Besides the line drawing for the auto carrier USA had a line drawing for a new 60' boxcar without roofwalks and ACTUAL models of a shorter version of their modern grain car,I'm guessing around 40',a shorter version of their modern tank car,also around 40'. They also had a short modern tank car,maybe 30'. These were painted models that looked like the finished product. I think we will see these before the 60' boxcar or the auto carriers. They are beautiful looking models. They were mum about any new locomotives.


----------



## ShadsTrains (Dec 27, 2007)

Were they high cubes? That's good news.. Always looking for more modern boxcars... Anyone get any photos?


----------



## aceinspp (Jan 2, 2008)

Wow. Some more new cars and ones we need. Can't wait to see these. Later RJD


----------



## Greg Elmassian (Jan 3, 2008)

Nice meeting you at the show Paul, did you get any pictures? I was not able to spend time looking at the booth, took all my time talking to Charles Jr. 

Regards, Greg


----------



## Nicholas Savatgy (Dec 17, 2008)

*No not more new modern cars? *


----------



## NTCGRR (Jan 2, 2008)

way cooool


----------



## lathroum (Jan 2, 2008)

Now it looks like we got something useful here... 
Still waiting on that Center Cupola Caboose... 

Philip


----------



## cabforward (Feb 18, 2008)

Weres the 844 
Any word about new steamers? 
Matt


----------



## Paul Burch (Jan 2, 2008)

Matt,
Like I said,they were mum about any new locos.
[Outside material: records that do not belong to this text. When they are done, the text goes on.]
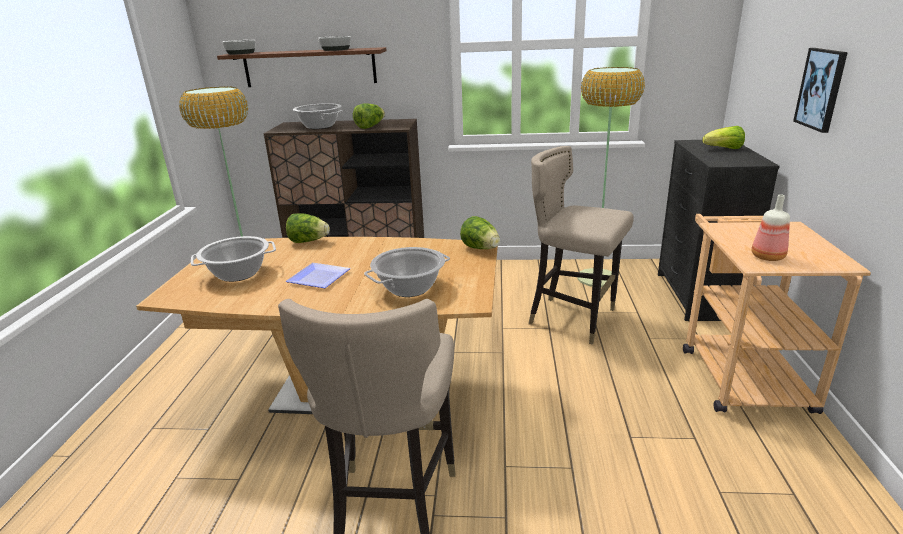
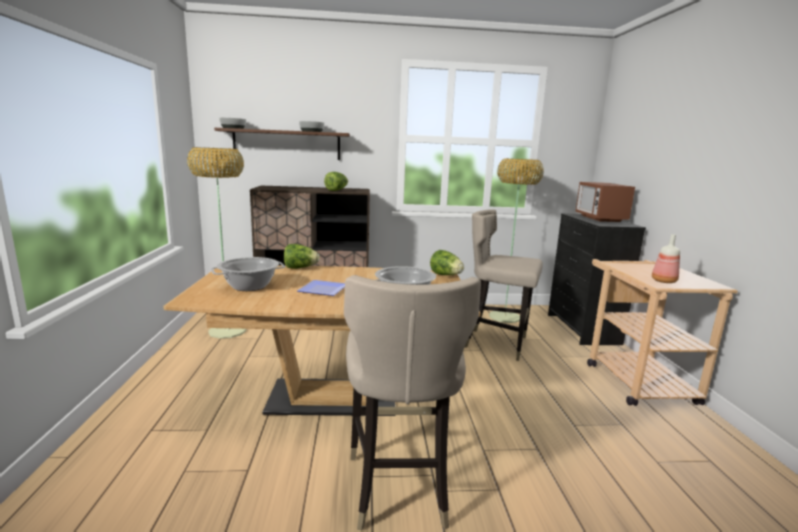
camera: 10 degrees left, 10 degrees down
(319, 126) = (294, 188): cooking pot -> none
(724, 149) = (600, 218): lettuce -> microwave
(821, 89) = (677, 172): picture -> none

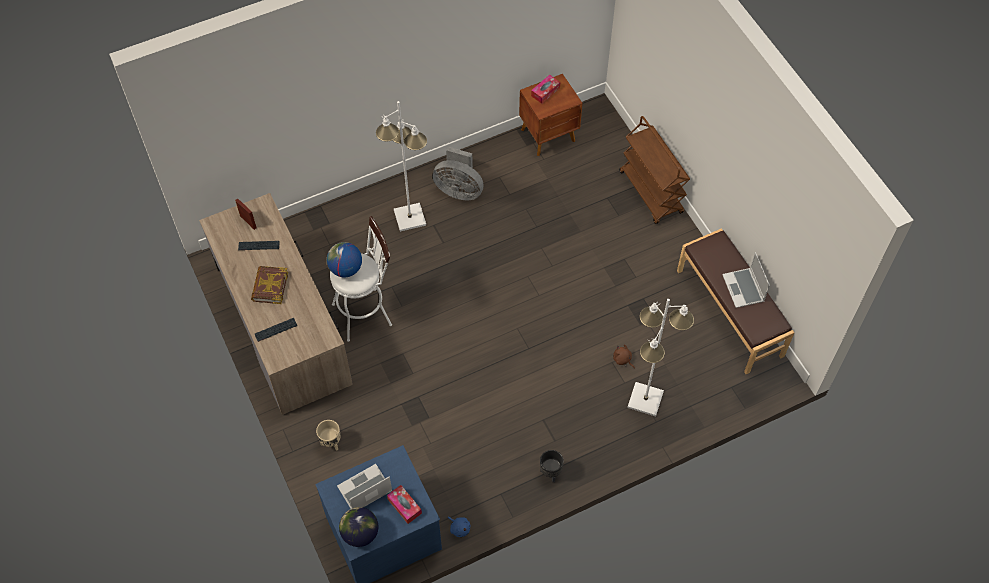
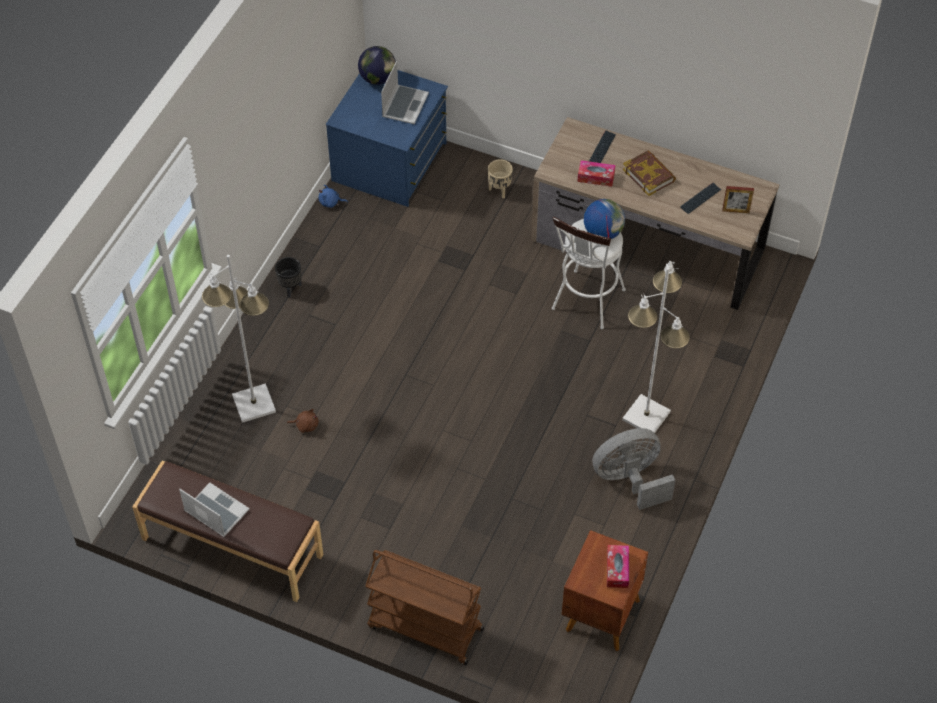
camera: 140 degrees right, 5 degrees down
(404, 506) = (362, 114): tissue box -> tissue box (596, 177)

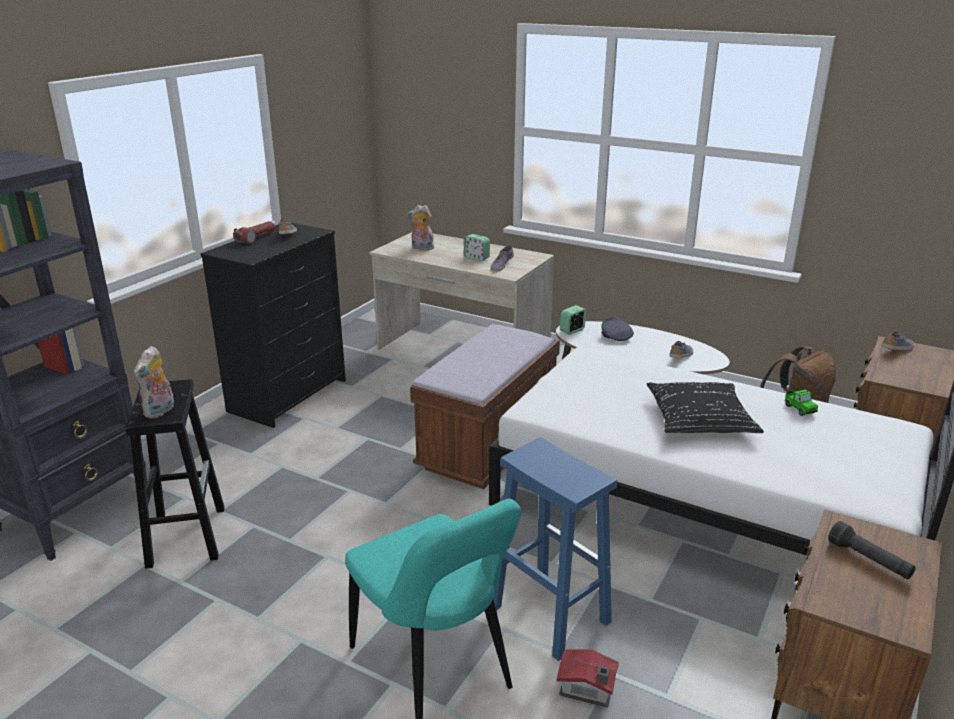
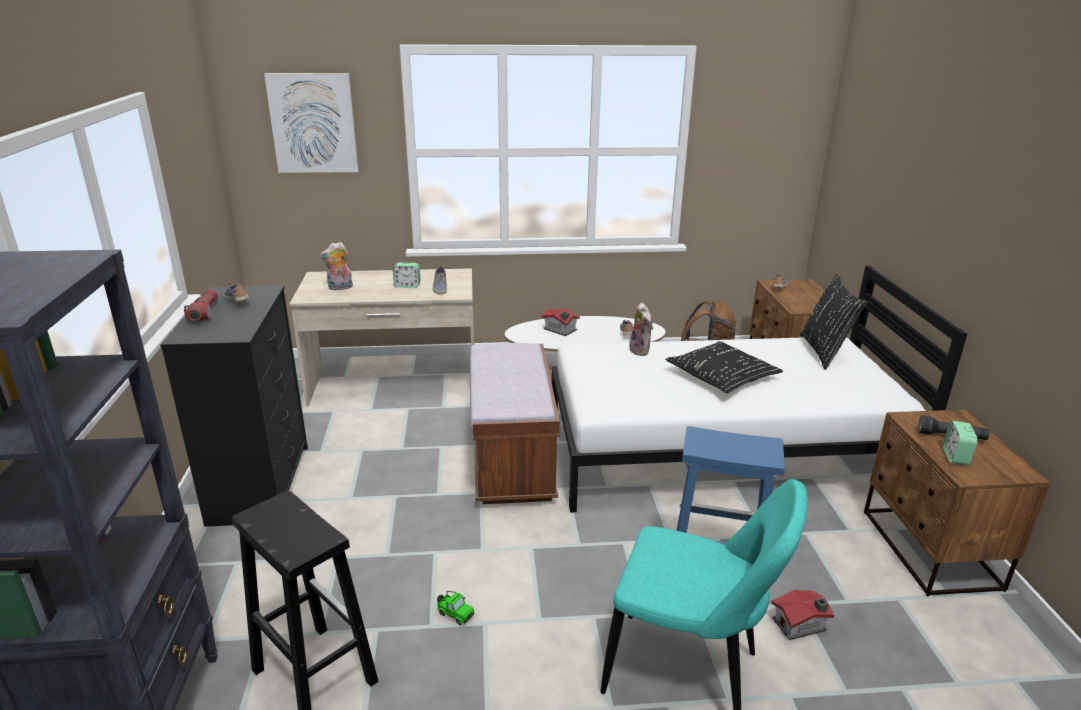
camera: 35 degrees left, 0 degrees up
(160, 411) = (303, 537): plush toy -> plush toy (641, 351)
(441, 94) = (313, 123): none -> picture
(572, 330) = (520, 334): alarm clock -> alarm clock (955, 457)
(615, 336) = (560, 330): grey cap -> toy house
(798, 408) = (768, 347): toy car -> toy car (454, 614)
(867, 433) = (824, 352): none -> black pillow

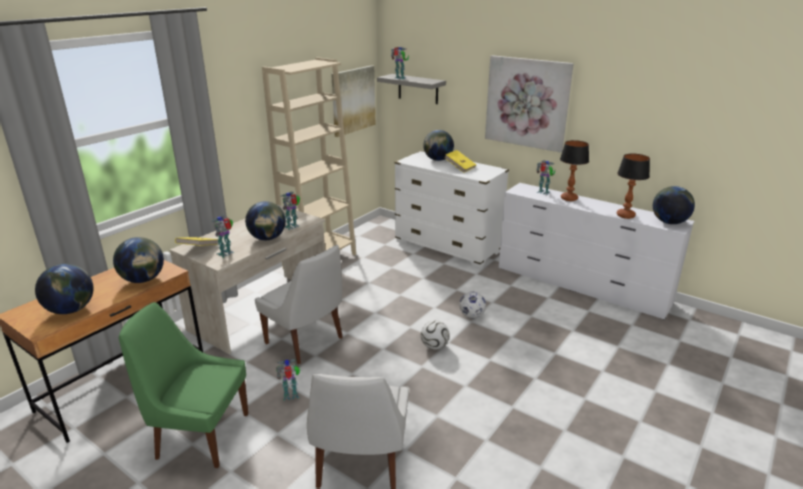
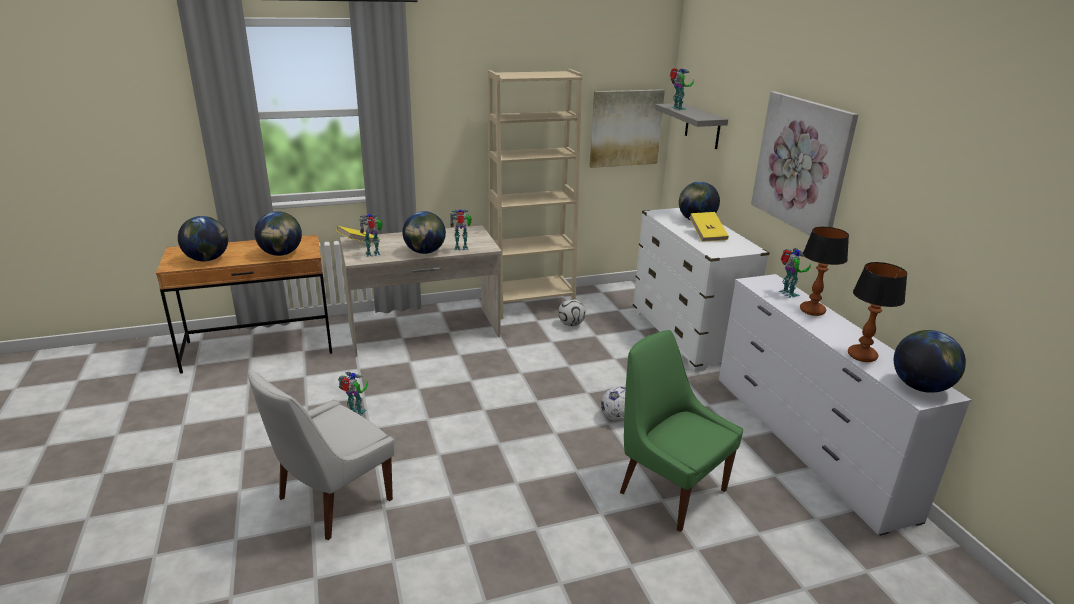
camera: 35 degrees right, 0 degrees up
(200, 435) = (257, 411): green chair -> green chair (669, 489)
(306, 342) = (426, 373): white chair -> none
(434, 346) = (535, 430): football -> football (571, 324)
I tried but couldn't get any of them to talk.


----------



## Paul Burch (Jan 2, 2008)

Anybody get any photos of the new cars? For some reason these things slipped under a lot of peoples radar at the show.


----------



## Paul Burch (Jan 2, 2008)

Here is a photo of the new 2 bay hopper courtesy of USA Trains. They say they will have photos of the new tank cars on their website shortly. Enjoy


----------



## Nicholas Savatgy (Dec 17, 2008)

*Thanks Paul very nice indeed.....







*


----------



## aceinspp (Jan 2, 2008)

Yes nice looking car. Need to add a few of these to my fleet also. Thanks for posting Paul. Later RJD


----------



## Greg Elmassian (Jan 3, 2008)

Paul, it looks like there are hatches either in the center or only one side, do you remember which it is? Are they round? 

Thanks, Greg


----------



## lownote (Jan 3, 2008)

That is nice. Now where is that center cupola caboose?


----------



## Greg Elmassian (Jan 3, 2008)

I think there was only a picture, I guess it's coming soon. (where have I heard that before?) 

Greg


----------



## Trains (Jan 2, 2008)

Looks like the hatchs are in the center, will make a good cement loader.


----------



## Truthman (Dec 13, 2008)

Looks like business is good at USA Trains, despite the economy. Looks like they are poised to become the new "leader" in G if they aren't already.


----------



## CSG (Jun 13, 2009)

I got one of USA's new B&O dockside engines for Mother's Day. It runs great. I don't much like the sound, though. I, too, am waiting for the center cupola caboose.


----------



## Engineercub (Oct 18, 2008)

Great news and thanks for sharing guys! The Center Cupola Cab is scheduled to be released July 25th tentatively, straight from Charles Jr. ^^ They are always on the right 'track'. -Chuckle- 

-Will


----------



## Nicholas Savatgy (Dec 17, 2008)

Posted By Engineercub on 06/15/2009 8:39 PM
Great news and thanks for sharing guys! The Center Cupola Cab is scheduled to be released July 25th tentatively, straight from Charles Jr. ^^ They are always on the right 'track'. -Chuckle- 

-Will


*Great news Will, I have a few of these ordered myself







*


----------